Loyal guardians of the household; perfectly imperfect creations.
Marie didn’t like to remember what happened next – it was a haze of limbs, of the front foyer coat rack crashing to the floor, of Art’s big paws that would normally have been placed around his laughing belly, instead, clutching at his chest.
October 30th, 2019.
Marie steadied herself as she climbed the third set of stairs – she’d begged Sami to go for an apartment on a lower level, one more accessible to her unfit mother. It was pointless. Even when she’d dropped Sami off for her first week of Ballet Camp during the summer of ’05, she’d scrambled to claim a top bunk in the cabin. The elevator in the building had been on the fritz for a good month and the fear of being suspended in a box with utter strangers was enough for her.
Not today, she thought, I’ll take the stairs.
She wasn’t that old, not yet at least. Pressing forward, the fire door swung open and Marie exited out onto the third-floor landing. Someone on the floor had draped witch-themed bunting from the moulding, stretching the Halloween décor from one end of the hallway to the other. Erratic, unsettling eyes looked down on her. Instantly, she was drawn back to the green witch and the last time she’d witnessed its shifty movements. The woman who had owned the ground floor apartment on 115th had vacated the premise years ago, the people that had replaced her were young and vibrant. Not the kind of people to spruce up the place with bargain bucket Halloween decorations.
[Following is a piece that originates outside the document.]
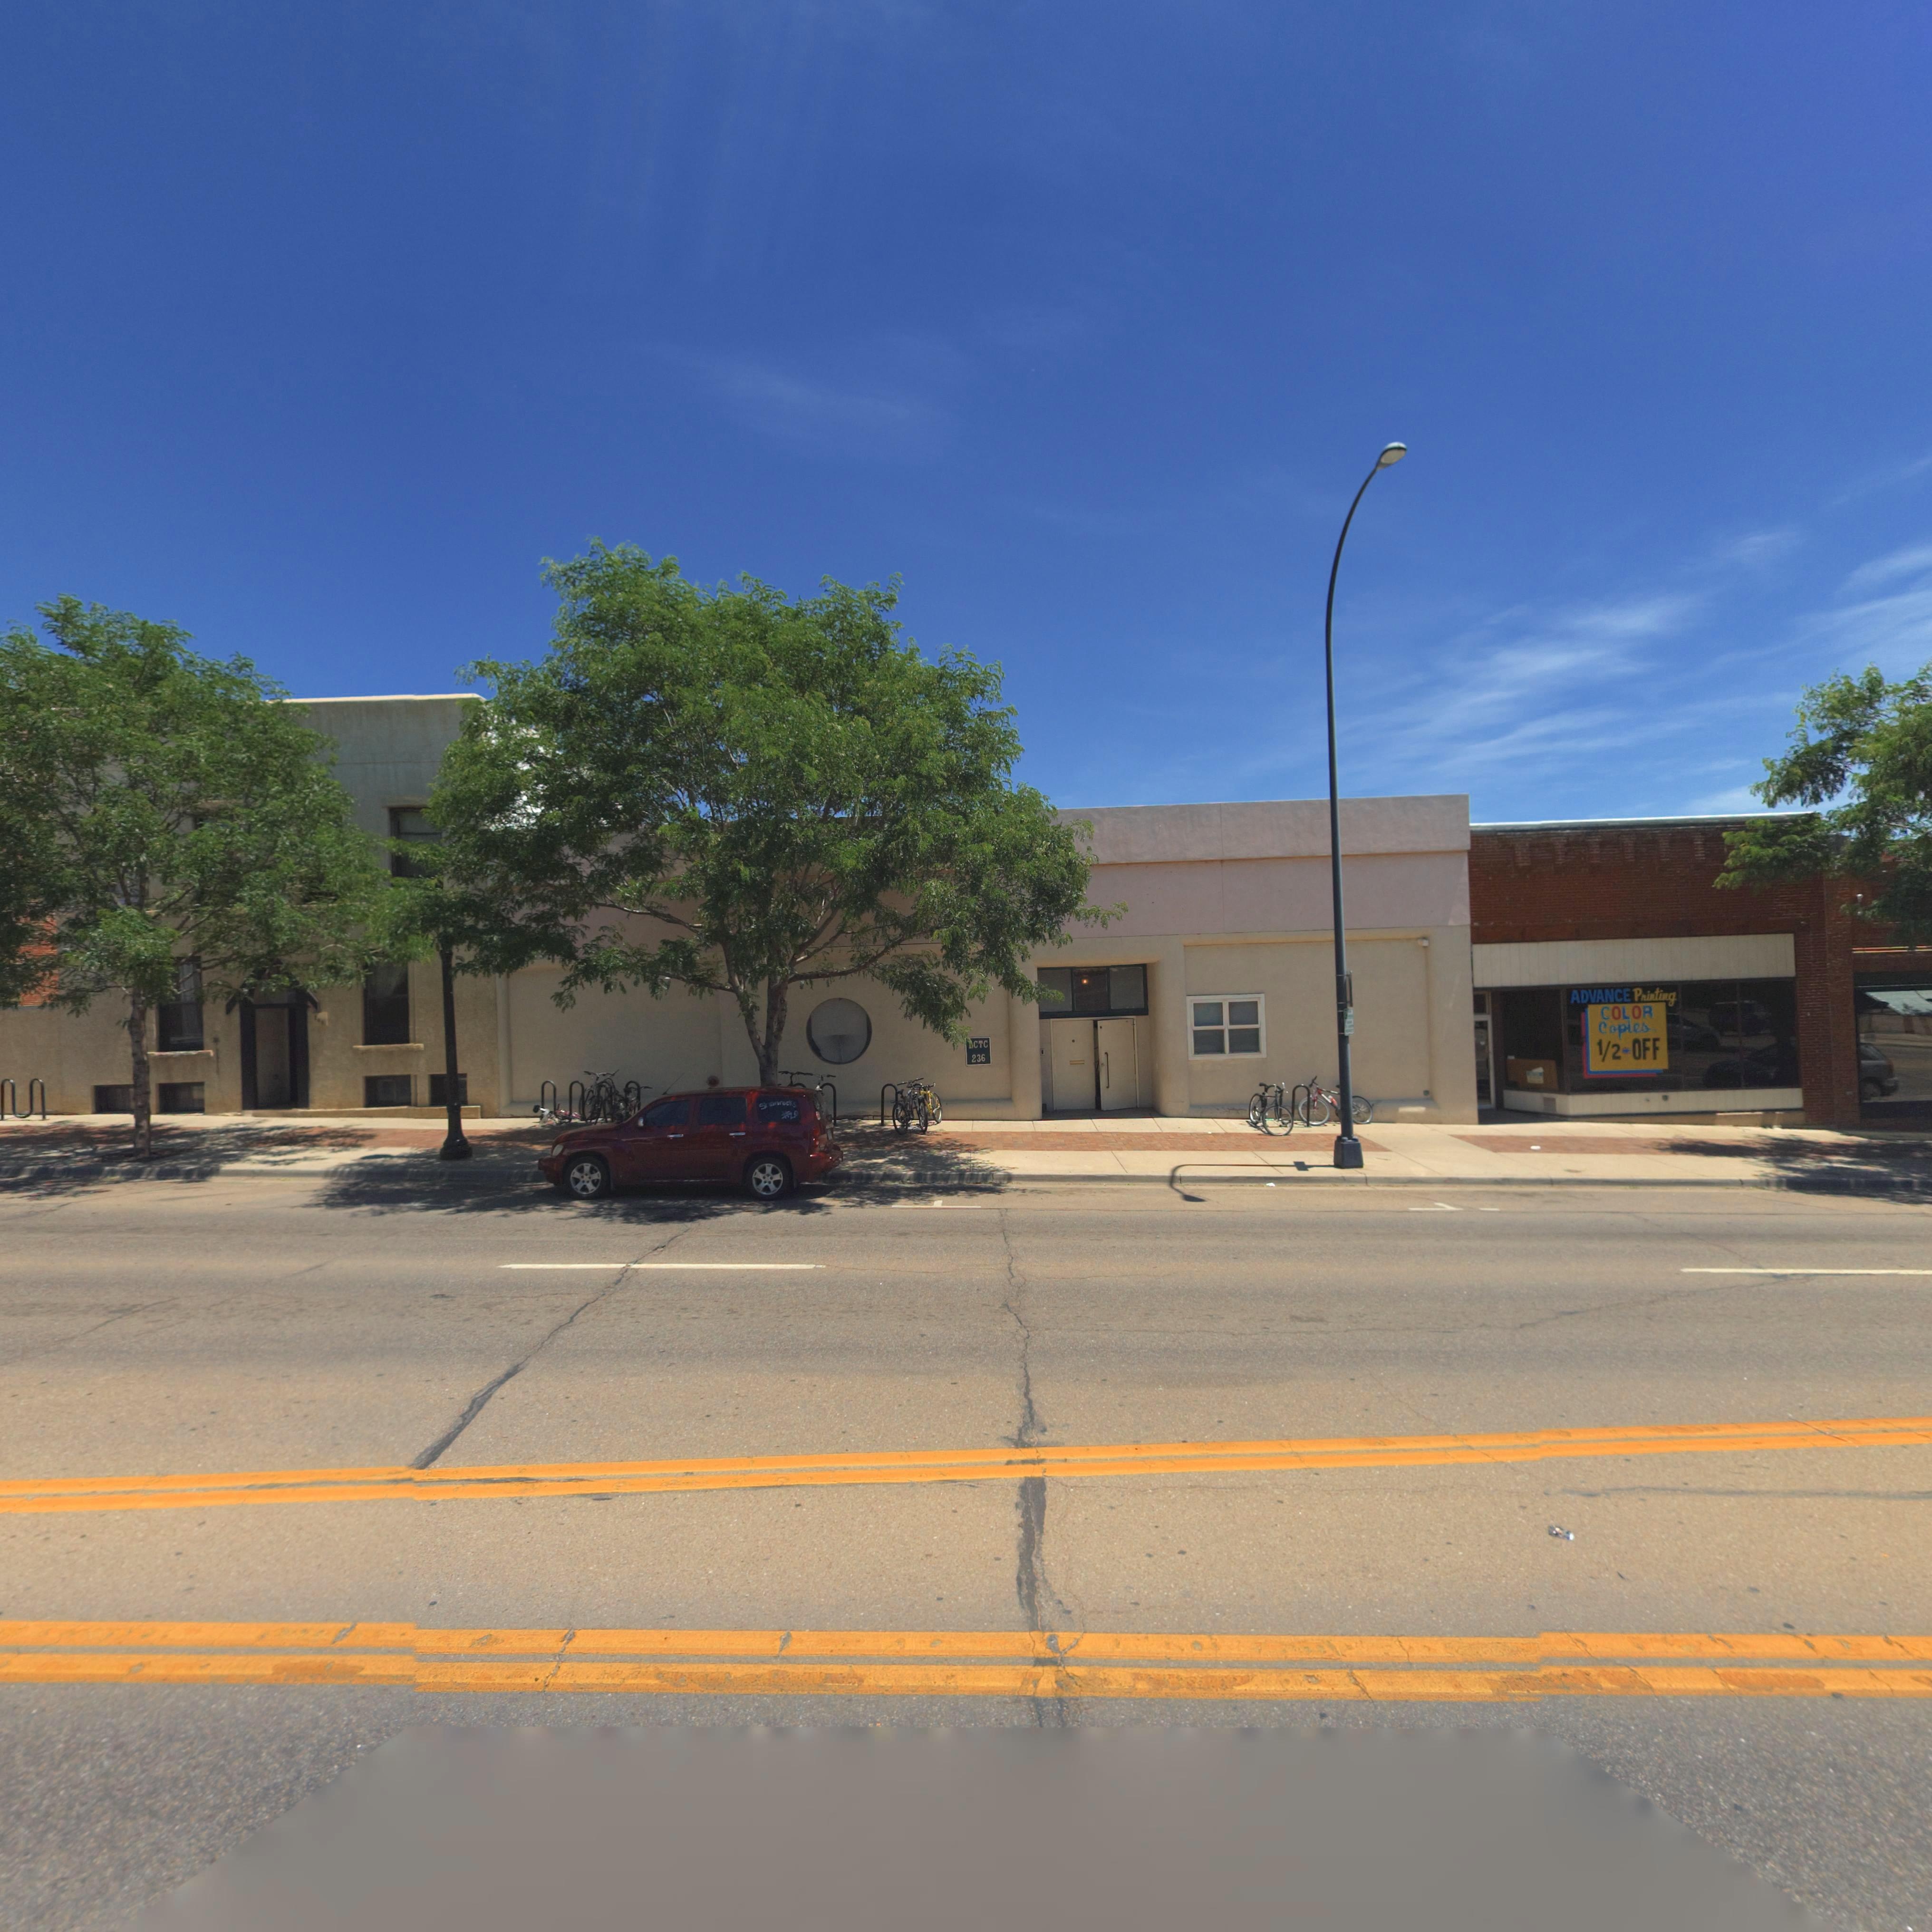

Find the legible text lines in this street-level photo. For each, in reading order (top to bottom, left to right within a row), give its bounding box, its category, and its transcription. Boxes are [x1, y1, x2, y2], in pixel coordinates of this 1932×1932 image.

[1571, 988, 1631, 1003] BusinessName: ADVANCE
[1632, 986, 1677, 1008] BusinessName: Printing
[970, 1053, 986, 1063] StreetNumber: 236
Gentrification, she’d heard someone call it; something that apparently happened when the younger one’s nested in the area and brought their money with them. Marie shook herself out of the nostalgia and turned left down the hall towards Sami’s apartment.
Even before she turned the corner, she knew what she’d find waiting for her there.
Outside the front door, tucked in close to the welcome mat was a pumpkin. It had two small circular eyes, a triangle nose and a large jagged mouth. From inside, a warm light glowed. Marie took in a sharp breath. On the other side of the front door didn't come sobs, didn't come lamentations or tears. Instead their came the loud, bellowing laughter of her husband's daughter: Sami.
“A fine creation,” she said, knocking the door.